The attorney, who also represents golfer Patrick Reed, and who is appealing U.S. District Judge Timothy J. Corrigan’s September decision to dismiss the LIV player’s defamation cases, sued the PGA Tour, PGA Tour commissioner Jay Monahan, the DP World Tour (European Tour), and DP World Tour CEO Keith Pelley in June 2022. That lawsuit, which has garnered little attention, predates the biggest legal row in golf history, which pitted the PGA Tour against LIV Golf and its main financial backer, the Public Investment Fund of Saudi Arabia. (That court battle went away in June when a yet-to-be-finalized partnership agreement was reached.)

The claims are similar to those in the original August 2022 federal lawsuit filed by LIV players against the PGA Tour, where the upstart league eventually became the lone plaintiff and alleged the PGA Tour used its dominance as part of a “carefully orchestrated plan to defeat” LIV.

Attorneys for the PGA Tour and the other defendants filed a motion several months ago to disqualify Klayman from the case, but Delgado hadn’t ruled on that motion. “Mr.
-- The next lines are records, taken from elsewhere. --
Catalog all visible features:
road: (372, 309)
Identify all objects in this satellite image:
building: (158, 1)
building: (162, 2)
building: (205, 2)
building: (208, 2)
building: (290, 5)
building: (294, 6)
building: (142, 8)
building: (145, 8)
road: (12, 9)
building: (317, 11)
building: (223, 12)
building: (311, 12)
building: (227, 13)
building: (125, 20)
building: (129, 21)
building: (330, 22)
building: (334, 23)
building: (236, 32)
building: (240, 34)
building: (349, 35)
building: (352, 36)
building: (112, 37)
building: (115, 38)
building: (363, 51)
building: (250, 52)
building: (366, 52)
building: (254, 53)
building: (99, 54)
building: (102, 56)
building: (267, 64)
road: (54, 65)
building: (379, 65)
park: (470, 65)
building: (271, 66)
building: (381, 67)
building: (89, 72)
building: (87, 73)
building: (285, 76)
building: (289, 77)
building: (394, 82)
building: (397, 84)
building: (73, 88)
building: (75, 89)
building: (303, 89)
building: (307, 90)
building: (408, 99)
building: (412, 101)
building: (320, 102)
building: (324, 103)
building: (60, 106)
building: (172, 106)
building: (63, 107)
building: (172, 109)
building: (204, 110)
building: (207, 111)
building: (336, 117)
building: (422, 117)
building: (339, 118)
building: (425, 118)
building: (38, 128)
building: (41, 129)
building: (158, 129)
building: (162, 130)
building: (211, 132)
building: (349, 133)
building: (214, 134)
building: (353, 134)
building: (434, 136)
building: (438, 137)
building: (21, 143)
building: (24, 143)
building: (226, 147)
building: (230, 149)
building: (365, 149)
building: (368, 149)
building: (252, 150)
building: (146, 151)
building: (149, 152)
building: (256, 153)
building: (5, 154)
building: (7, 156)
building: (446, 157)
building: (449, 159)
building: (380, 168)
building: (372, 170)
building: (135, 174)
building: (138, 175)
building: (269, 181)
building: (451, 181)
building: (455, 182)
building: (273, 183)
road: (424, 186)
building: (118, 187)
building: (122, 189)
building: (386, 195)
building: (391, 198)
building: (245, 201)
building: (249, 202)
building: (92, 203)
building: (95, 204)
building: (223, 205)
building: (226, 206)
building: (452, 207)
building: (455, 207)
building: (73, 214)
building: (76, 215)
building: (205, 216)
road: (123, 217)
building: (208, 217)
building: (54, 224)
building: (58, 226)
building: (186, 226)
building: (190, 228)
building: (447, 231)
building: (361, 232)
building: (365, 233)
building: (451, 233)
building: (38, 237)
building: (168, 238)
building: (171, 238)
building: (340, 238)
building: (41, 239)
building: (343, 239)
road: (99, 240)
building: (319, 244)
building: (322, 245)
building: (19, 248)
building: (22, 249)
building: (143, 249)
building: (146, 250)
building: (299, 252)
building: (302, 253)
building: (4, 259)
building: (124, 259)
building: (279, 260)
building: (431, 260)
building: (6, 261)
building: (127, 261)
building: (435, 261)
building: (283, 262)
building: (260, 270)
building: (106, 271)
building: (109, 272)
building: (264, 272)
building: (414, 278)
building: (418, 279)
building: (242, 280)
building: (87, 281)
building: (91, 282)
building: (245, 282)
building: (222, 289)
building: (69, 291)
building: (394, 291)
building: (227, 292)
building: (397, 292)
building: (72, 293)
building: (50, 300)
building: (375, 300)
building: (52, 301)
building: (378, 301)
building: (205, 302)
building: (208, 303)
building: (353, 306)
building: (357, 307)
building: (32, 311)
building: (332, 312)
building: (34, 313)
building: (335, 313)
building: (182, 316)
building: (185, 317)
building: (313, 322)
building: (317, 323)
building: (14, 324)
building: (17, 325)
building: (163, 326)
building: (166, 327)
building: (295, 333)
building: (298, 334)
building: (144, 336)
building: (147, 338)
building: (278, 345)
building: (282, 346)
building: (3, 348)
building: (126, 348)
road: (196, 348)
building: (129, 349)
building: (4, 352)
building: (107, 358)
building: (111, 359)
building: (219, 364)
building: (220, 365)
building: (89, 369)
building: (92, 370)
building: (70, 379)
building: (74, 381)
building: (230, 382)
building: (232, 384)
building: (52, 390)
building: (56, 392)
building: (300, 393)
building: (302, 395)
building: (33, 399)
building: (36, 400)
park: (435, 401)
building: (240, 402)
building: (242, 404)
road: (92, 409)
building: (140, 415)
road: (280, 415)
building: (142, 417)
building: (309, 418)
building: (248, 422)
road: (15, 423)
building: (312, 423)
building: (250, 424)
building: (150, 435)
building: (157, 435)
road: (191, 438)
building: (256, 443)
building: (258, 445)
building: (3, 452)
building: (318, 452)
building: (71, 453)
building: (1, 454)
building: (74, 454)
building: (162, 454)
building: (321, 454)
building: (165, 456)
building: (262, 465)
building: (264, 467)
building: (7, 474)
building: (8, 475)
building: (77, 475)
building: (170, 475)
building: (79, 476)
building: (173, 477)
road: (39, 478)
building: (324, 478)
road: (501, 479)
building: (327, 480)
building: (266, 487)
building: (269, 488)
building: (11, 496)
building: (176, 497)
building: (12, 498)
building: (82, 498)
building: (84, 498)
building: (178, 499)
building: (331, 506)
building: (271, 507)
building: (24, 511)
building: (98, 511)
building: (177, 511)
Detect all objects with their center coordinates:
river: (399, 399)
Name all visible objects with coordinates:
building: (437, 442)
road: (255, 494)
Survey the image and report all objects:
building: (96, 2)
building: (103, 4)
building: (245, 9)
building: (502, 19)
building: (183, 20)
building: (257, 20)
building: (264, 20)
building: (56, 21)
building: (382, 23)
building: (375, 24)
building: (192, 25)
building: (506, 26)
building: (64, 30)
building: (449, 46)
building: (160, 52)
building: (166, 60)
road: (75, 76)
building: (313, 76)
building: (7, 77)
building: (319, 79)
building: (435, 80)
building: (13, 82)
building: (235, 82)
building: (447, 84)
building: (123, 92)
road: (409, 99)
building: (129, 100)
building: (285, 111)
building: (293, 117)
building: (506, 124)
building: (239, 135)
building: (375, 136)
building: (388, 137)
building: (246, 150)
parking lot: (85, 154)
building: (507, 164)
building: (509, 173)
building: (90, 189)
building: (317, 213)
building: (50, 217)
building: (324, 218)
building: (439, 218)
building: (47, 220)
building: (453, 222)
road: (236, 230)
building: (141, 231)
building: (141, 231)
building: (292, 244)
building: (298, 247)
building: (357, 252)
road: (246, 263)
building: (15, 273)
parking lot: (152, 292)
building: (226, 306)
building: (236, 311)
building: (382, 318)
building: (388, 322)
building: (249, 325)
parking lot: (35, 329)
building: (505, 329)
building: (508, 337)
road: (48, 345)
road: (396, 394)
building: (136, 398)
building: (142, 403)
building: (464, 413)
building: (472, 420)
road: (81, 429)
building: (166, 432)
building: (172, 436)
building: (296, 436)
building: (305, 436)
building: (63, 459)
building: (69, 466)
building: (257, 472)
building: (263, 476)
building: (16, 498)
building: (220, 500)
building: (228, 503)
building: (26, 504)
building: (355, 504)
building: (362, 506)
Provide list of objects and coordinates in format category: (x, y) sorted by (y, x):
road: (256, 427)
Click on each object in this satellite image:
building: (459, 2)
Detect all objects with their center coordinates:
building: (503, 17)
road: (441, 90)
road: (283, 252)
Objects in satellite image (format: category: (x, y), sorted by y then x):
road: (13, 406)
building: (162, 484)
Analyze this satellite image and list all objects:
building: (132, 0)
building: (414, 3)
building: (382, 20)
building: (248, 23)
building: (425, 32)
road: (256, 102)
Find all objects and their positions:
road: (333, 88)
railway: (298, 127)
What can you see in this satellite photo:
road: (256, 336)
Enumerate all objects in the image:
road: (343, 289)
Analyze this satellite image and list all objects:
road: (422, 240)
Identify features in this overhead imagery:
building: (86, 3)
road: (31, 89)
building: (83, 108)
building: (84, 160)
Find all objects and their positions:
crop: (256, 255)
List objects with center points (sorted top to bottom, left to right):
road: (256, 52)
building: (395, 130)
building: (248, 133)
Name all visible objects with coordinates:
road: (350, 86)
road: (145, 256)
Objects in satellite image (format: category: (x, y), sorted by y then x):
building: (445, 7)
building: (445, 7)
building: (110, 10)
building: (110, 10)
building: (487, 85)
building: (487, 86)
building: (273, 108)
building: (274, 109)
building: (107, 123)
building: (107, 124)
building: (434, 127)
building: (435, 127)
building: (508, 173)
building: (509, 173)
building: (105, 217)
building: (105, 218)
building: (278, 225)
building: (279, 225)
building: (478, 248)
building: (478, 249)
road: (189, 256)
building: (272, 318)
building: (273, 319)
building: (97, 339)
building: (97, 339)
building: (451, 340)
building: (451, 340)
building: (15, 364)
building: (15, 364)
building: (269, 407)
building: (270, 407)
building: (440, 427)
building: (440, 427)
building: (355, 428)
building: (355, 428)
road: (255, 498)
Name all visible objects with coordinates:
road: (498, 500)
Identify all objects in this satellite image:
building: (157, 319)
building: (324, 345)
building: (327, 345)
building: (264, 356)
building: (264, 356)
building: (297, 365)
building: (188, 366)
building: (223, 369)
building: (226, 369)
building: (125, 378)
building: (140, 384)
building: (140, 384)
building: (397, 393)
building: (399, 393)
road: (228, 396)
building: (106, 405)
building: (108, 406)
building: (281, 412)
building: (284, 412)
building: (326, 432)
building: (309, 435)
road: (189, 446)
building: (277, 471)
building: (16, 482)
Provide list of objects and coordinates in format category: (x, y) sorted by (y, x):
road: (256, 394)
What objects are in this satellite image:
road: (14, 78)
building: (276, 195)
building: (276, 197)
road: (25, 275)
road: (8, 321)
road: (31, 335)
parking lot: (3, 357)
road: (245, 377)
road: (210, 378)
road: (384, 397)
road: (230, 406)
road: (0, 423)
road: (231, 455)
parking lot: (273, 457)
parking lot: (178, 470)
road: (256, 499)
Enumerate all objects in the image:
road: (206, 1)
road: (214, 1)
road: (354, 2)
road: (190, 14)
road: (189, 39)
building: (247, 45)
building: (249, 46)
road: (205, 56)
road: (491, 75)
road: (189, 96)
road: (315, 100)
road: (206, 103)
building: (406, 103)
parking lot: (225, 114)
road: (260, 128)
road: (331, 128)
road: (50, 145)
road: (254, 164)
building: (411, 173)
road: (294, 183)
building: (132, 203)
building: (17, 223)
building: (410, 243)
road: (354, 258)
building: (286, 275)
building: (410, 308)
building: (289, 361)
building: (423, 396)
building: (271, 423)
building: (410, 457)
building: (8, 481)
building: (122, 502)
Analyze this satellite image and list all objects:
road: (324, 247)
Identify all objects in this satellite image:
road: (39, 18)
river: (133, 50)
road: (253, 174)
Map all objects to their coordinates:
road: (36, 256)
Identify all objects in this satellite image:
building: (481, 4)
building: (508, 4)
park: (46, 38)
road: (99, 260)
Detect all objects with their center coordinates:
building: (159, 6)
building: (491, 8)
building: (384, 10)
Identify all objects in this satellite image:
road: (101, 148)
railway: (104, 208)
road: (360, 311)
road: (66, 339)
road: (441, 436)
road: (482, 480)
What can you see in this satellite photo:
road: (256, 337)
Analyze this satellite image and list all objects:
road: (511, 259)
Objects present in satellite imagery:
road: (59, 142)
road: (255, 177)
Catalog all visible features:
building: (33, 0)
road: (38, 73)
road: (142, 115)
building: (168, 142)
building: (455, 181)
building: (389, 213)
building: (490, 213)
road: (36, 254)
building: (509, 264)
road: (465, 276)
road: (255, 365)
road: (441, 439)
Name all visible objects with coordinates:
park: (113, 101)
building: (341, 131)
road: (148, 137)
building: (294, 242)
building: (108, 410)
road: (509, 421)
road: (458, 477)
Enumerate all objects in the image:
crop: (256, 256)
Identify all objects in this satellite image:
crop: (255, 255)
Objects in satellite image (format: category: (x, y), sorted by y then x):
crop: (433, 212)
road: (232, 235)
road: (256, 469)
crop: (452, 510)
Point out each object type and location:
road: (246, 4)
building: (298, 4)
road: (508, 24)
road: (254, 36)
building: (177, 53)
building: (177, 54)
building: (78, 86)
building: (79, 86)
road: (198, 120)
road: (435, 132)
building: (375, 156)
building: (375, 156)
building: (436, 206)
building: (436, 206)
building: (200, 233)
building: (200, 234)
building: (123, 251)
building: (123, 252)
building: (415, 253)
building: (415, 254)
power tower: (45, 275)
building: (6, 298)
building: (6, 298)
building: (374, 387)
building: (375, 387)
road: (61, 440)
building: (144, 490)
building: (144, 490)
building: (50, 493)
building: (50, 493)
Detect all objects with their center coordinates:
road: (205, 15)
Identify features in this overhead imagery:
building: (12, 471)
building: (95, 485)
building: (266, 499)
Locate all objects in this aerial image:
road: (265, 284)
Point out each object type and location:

Klayman cannot be a lawyer in this case,” Lawrence D. Silverman, one of the defendant’s attorneys, said in a hearing last week.

On Tuesday, Delgado issued a stay in the case until that issue is resolved. According to an August filing in the case, attorneys for the defendants argued that Klayman’s “personal and financial interest in his recovery of attorneys’ fees precludes him from serving” as the lead lawyer if this lawsuit is certified as a class-action case. The defendants’ lawyers also said disqualification should be granted because Klayman could be called as a witness.

Klayman tells FOS that he will bring on another attorney to represent the class and that Woods’s deposition will likely take place in a few weeks.

“The bottom line is this: Mr. Woods cannot skate from giving oral testimony under oath for his involvement in the alleged anticompetitive conduct by the defendants, the PGA Tour and Commissioner Jay Monahan, to maintain the Tour’s monopoly by killing a new entrant into the market, LIV Golf,” Klayman says. “Regardless of the class issue Judge Degado ruled that I can proceed as a pro se plaintiff as I am the lead plaintiff, so I have not been disqualified from the case.”

Delgado has allowed for discovery to progress, which includes the depositions of Woods, Rory McIlroy, and Davis Love III. (Love was deposed in December, and McIlroy has a deposition set for February.) Delgado has also allowed discovery to continue on other non-parties in the case, including subpoenas for the executives of golf’s four majors.

According to court documents, Klayman has sought to depose Woods, in part, because he’s a member of the PGA Tour Player Advisory Council—which is negotiating the partnership agreement that would end the rift in pro golf.

While much of the case is under seal, and Woods’s deposition transcript is expected to be sealed as well for several weeks, the public filings show plenty of discord between Klayman and the other attorneys. Klayman, for example, has complained in court filings that Woods hasn’t fully complied with his subpoena for documents ahead of the deposition, according to a Friday filing.

“You seem to have forgotten [the language of the] subpoena and you obviously haven’t carefully reviewed the production,” Mike Ferrara, one of Woods’s attorneys, wrote in an email to Klayman on Thursday. “You continue to make threats and lodge accusations that are entirely unmoored from fact and law. … You have no basis on the merits for complaining about this production, and if you seek to cause our client to incur more wasted costs in responding to your unreasonable demands and false allegations, we reserve the right to seek both sanctions and costs.”

Klayman’s response to Ferrara was sent 10 minutes later: “I have reviewed all. The sanctions should apply to y’all. I don’t make threats because I always do what I say.”